▶ SUPPLIED MATERIAL:
--- START ---
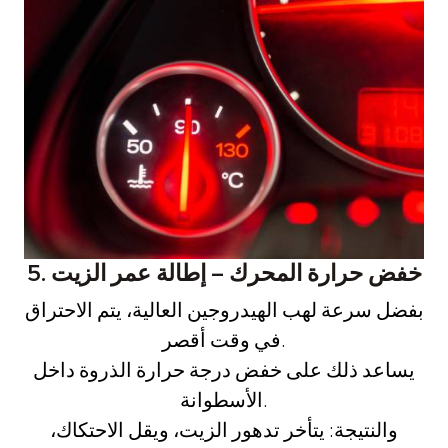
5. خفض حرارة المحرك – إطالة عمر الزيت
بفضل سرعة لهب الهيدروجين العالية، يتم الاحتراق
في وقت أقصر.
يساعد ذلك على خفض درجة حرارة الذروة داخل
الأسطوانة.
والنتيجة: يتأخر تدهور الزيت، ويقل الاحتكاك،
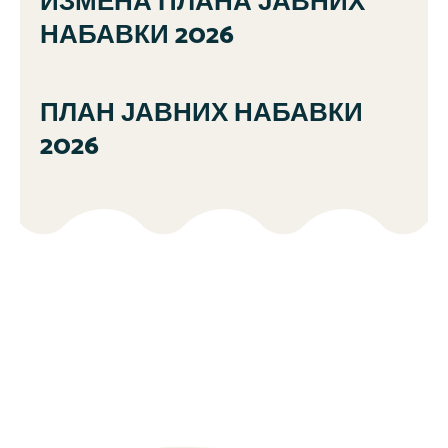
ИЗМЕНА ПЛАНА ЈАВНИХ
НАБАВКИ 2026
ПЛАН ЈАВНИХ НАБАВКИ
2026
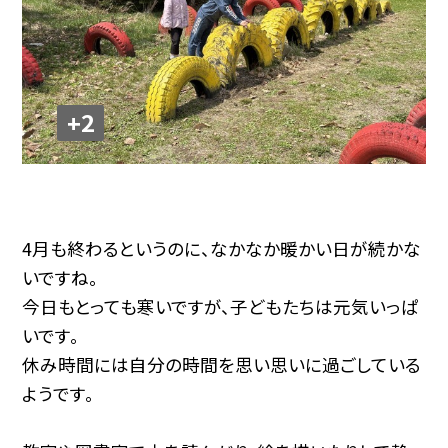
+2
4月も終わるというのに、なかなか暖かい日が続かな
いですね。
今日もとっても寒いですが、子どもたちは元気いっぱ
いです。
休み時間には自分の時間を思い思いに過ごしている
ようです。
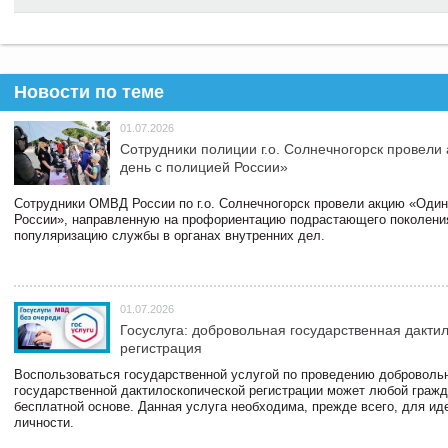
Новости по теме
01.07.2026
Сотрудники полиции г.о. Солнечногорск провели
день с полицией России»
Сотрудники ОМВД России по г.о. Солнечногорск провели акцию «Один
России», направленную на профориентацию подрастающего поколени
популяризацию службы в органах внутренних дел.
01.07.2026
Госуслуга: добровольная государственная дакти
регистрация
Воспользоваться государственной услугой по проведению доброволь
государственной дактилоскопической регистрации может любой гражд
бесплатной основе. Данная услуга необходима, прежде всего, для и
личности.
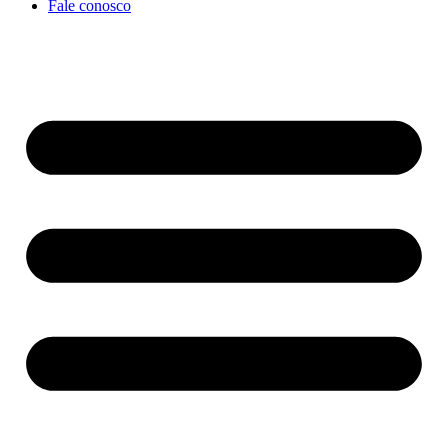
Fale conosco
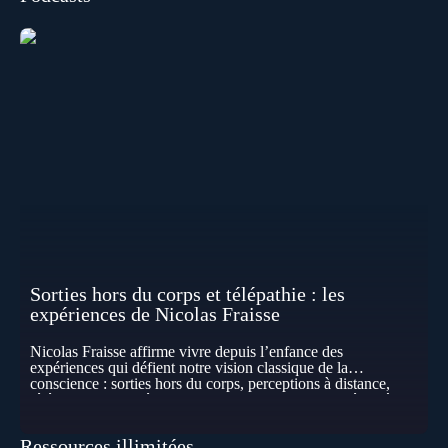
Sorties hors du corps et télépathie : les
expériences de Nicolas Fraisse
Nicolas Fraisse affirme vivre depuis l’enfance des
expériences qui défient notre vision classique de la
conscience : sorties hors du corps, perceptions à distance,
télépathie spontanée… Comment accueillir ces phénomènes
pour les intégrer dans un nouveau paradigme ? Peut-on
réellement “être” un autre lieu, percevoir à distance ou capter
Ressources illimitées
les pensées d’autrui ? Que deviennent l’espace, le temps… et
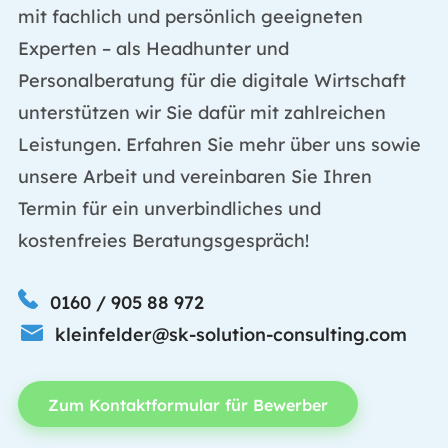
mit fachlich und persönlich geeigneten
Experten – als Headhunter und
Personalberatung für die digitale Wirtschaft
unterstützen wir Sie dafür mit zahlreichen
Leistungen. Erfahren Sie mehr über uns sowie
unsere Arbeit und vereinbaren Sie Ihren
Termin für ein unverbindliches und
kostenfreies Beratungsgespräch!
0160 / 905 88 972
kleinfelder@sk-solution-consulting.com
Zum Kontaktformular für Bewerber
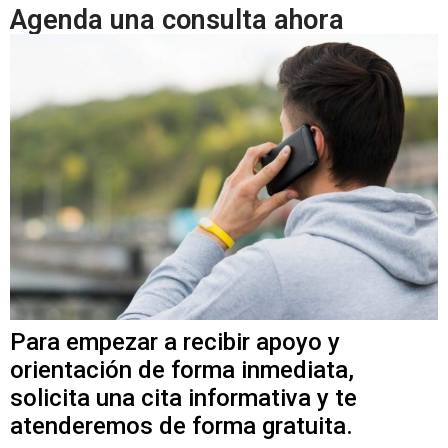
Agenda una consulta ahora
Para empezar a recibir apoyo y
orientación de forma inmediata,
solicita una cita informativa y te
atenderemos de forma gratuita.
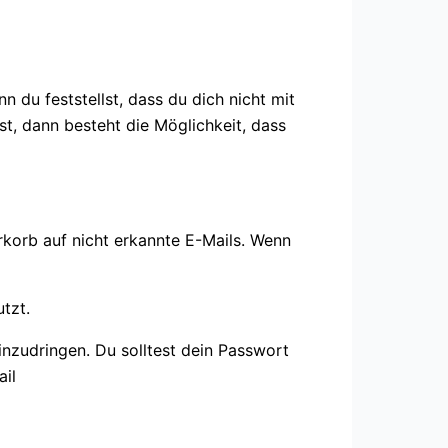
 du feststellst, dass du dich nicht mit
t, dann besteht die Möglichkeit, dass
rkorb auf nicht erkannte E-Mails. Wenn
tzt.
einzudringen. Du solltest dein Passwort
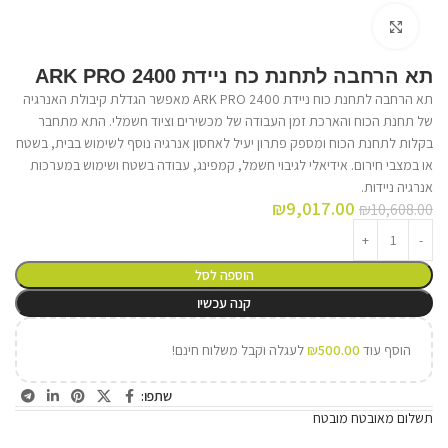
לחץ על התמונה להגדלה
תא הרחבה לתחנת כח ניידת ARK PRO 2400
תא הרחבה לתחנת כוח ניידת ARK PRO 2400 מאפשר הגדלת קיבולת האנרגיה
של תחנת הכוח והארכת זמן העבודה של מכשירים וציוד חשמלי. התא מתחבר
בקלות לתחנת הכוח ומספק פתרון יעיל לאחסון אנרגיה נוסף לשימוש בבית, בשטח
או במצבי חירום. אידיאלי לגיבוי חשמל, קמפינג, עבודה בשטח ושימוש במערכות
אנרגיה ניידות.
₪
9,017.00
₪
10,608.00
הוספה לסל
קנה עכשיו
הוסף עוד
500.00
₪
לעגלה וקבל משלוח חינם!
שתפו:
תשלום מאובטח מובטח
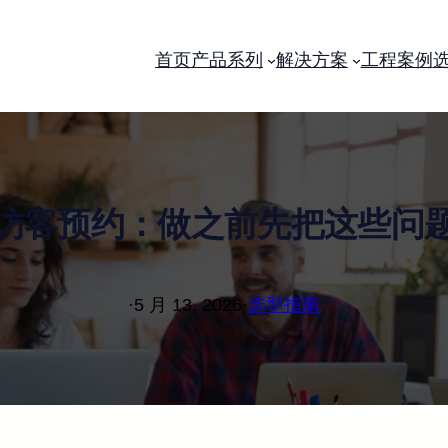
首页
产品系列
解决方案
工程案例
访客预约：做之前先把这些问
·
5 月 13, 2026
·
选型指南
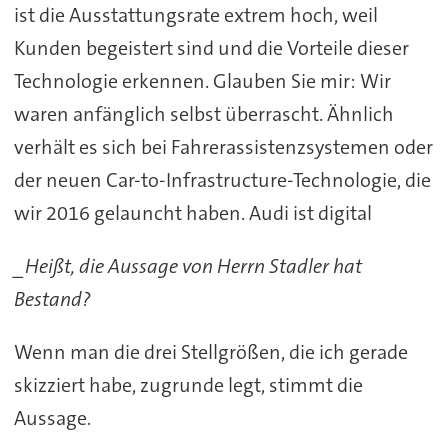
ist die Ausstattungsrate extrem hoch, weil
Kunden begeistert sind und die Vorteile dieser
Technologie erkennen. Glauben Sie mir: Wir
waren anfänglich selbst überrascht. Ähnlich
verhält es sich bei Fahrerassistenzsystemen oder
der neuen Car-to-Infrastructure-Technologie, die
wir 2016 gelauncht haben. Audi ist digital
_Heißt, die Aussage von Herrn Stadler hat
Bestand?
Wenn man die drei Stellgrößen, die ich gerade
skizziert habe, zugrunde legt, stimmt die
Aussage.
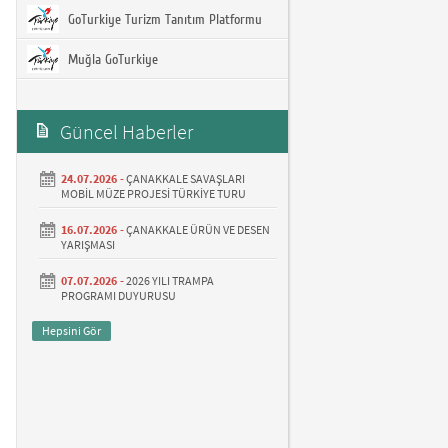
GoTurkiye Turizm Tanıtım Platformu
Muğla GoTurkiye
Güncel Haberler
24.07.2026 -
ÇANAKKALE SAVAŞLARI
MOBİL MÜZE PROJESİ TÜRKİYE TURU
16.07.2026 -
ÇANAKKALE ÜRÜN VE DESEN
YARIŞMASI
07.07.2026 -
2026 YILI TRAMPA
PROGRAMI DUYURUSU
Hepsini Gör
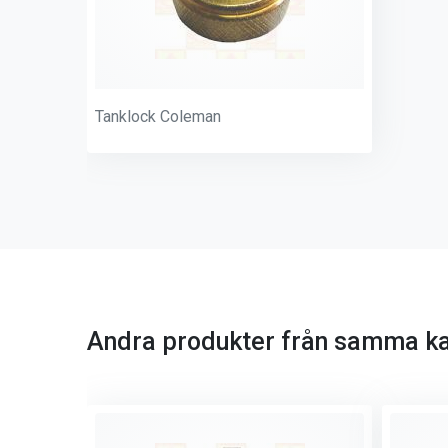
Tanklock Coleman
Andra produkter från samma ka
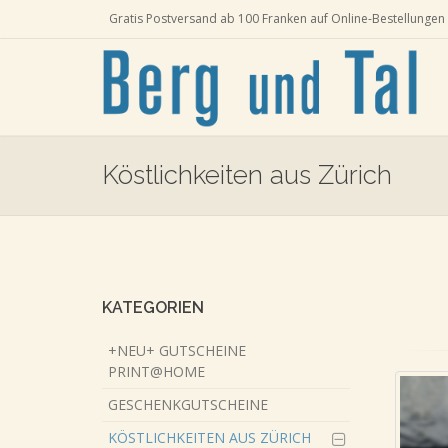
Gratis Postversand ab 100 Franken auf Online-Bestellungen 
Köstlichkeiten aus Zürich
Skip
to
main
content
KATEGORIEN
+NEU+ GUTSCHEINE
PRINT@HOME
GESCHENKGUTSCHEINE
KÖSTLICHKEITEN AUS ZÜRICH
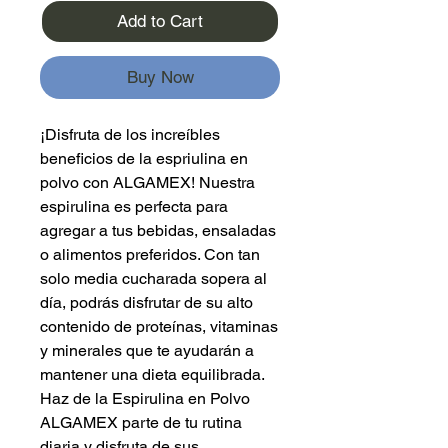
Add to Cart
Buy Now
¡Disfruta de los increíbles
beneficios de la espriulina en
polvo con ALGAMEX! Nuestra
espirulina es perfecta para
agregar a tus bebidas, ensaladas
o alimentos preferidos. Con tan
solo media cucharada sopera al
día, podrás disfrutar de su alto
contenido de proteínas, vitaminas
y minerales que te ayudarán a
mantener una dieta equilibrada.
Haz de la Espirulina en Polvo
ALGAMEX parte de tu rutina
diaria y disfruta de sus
--- END ---
▶ EXERCISE DETAILS:
Reproduce the material above in full, changing "Headhunter" to "Recruiter" wherever it occurs and keeping everything else identical. Leave the pictures out.

▶ SOLUTION TO THIS TASK:
5. خفض حرارة المحرك – إطالة عمر الزيت
بفضل سرعة لهب الهيدروجين العالية، يتم الاحتراق
في وقت أقصر.
يساعد ذلك على خفض درجة حرارة الذروة داخل
الأسطوانة.
والنتيجة: يتأخر تدهور الزيت، ويقل الاحتكاك،
ИЗМЕНА ПЛАНА ЈАВНИХ
НАБАВКИ 2026
ПЛАН ЈАВНИХ НАБАВКИ
2026
+2
4月も終わるというのに、なかなか暖かい日が続かな
いですね。
今日もとっても寒いですが、子どもたちは元気いっぱ
いです。
休み時間には自分の時間を思い思いに過ごしている
ようです。
Новости по теме
01.07.2026
Сотрудники полиции г.о. Солнечногорск провели
день с полицией России»
Сотрудники ОМВД России по г.о. Солнечногорск провели акцию «Один
России», направленную на профориентацию подрастающего поколени
популяризацию службы в органах внутренних дел.
01.07.2026
Госуслуга: добровольная государственная дакти
регистрация
Воспользоваться государственной услугой по проведению доброволь
государственной дактилоскопической регистрации может любой гражд
бесплатной основе. Данная услуга необходима, прежде всего, для и
личности.
Fale conosco
Sorties hors du corps et télépathie : les
expériences de Nicolas Fraisse
Nicolas Fraisse affirme vivre depuis l’enfance des
expériences qui défient notre vision classique de la
conscience : sorties hors du corps, perceptions à distance,
télépathie spontanée… Comment accueillir ces phénomènes
pour les intégrer dans un nouveau paradigme ? Peut-on
réellement “être” un autre lieu, percevoir à distance ou capter
Ressources illimitées
les pensées d’autrui ? Que deviennent l’espace, le temps… et
mit fachlich und persönlich geeigneten
Experten – als Recruiter und
Personalberatung für die digitale Wirtschaft
unterstützen wir Sie dafür mit zahlreichen
Leistungen. Erfahren Sie mehr über uns sowie
unsere Arbeit und vereinbaren Sie Ihren
Termin für ein unverbindliches und
kostenfreies Beratungsgespräch!
0160 / 905 88 972
kleinfelder@sk-solution-consulting.com
Zum Kontaktformular für Bewerber
Agenda una consulta ahora
Para empezar a recibir apoyo y
orientación de forma inmediata,
solicita una cita informativa y te
atenderemos de forma gratuita.
 du feststellst, dass du dich nicht mit
t, dann besteht die Möglichkeit, dass
rkorb auf nicht erkannte E-Mails. Wenn
tzt.
einzudringen. Du solltest dein Passwort
לחץ על התמונה להגדלה
תא הרחבה לתחנת כח ניידת ARK PRO 2400
תא הרחבה לתחנת כוח ניידת ARK PRO 2400 מאפשר הגדלת קיבולת האנרגיה
של תחנת הכוח והארכת זמן העבודה של מכשירים וציוד חשמלי. התא מתחבר
בקלות לתחנת הכוח ומספק פתרון יעיל לאחסון אנרגיה נוסף לשימוש בבית, בשטח
או במצבי חירום. אידיאלי לגיבוי חשמל, קמפינג, עבודה בשטח ושימוש במערכות
אנרגיה ניידות.
₪
9,017.00
₪
10,608.00
הוספה לסל
קנה עכשיו
הוסף עוד
500.00
₪
לעגלה וקבל משלוח חינם!
שתפו:
תשלום מאובטח מובטח
首页
产品系列
解决方案
工程案例
访客预约：做之前先把这些问
·
5 月 13, 2026
·
选型指南
ist die Ausstattungsrate extrem hoch, weil
Kunden begeistert sind und die Vorteile dieser
Technologie erkennen. Glauben Sie mir: Wir
waren anfänglich selbst überrascht. Ähnlich
verhält es sich bei Fahrerassistenzsystemen oder
der neuen Car-to-Infrastructure-Technologie, die
wir 2016 gelauncht haben. Audi ist digital
_Heißt, die Aussage von Herrn Stadler hat
Bestand?
Wenn man die drei Stellgrößen, die ich gerade
skizziert habe, zugrunde legt, stimmt die
Aussage.
GoTurkiye Turizm Tanıtım Platformu
Muğla GoTurkiye
Güncel Haberler
24.07.2026 -
ÇANAKKALE SAVAŞLARI
MOBİL MÜZE PROJESİ TÜRKİYE TURU
16.07.2026 -
ÇANAKKALE ÜRÜN VE DESEN
YARIŞMASI
07.07.2026 -
2026 YILI TRAMPA
PROGRAMI DUYURUSU
Hepsini Gör
Tanklock Coleman
Andra produkter från samma ka
Gratis Postversand ab 100 Franken auf Online-Bestellungen 
Köstlichkeiten aus Zürich
Skip
to
main
content
KATEGORIEN
+NEU+ GUTSCHEINE
PRINT@HOME
GESCHENKGUTSCHEINE
KÖSTLICHKEITEN AUS ZÜRICH
Add to Cart
Buy Now
¡Disfruta de los increíbles
beneficios de la espriulina en
polvo con ALGAMEX! Nuestra
espirulina es perfecta para
agregar a tus bebidas, ensaladas
o alimentos preferidos. Con tan
solo media cucharada sopera al
día, podrás disfrutar de su alto
contenido de proteínas, vitaminas
y minerales que te ayudarán a
mantener una dieta equilibrada.
Haz de la Espirulina en Polvo
ALGAMEX parte de tu rutina
diaria y disfruta de sus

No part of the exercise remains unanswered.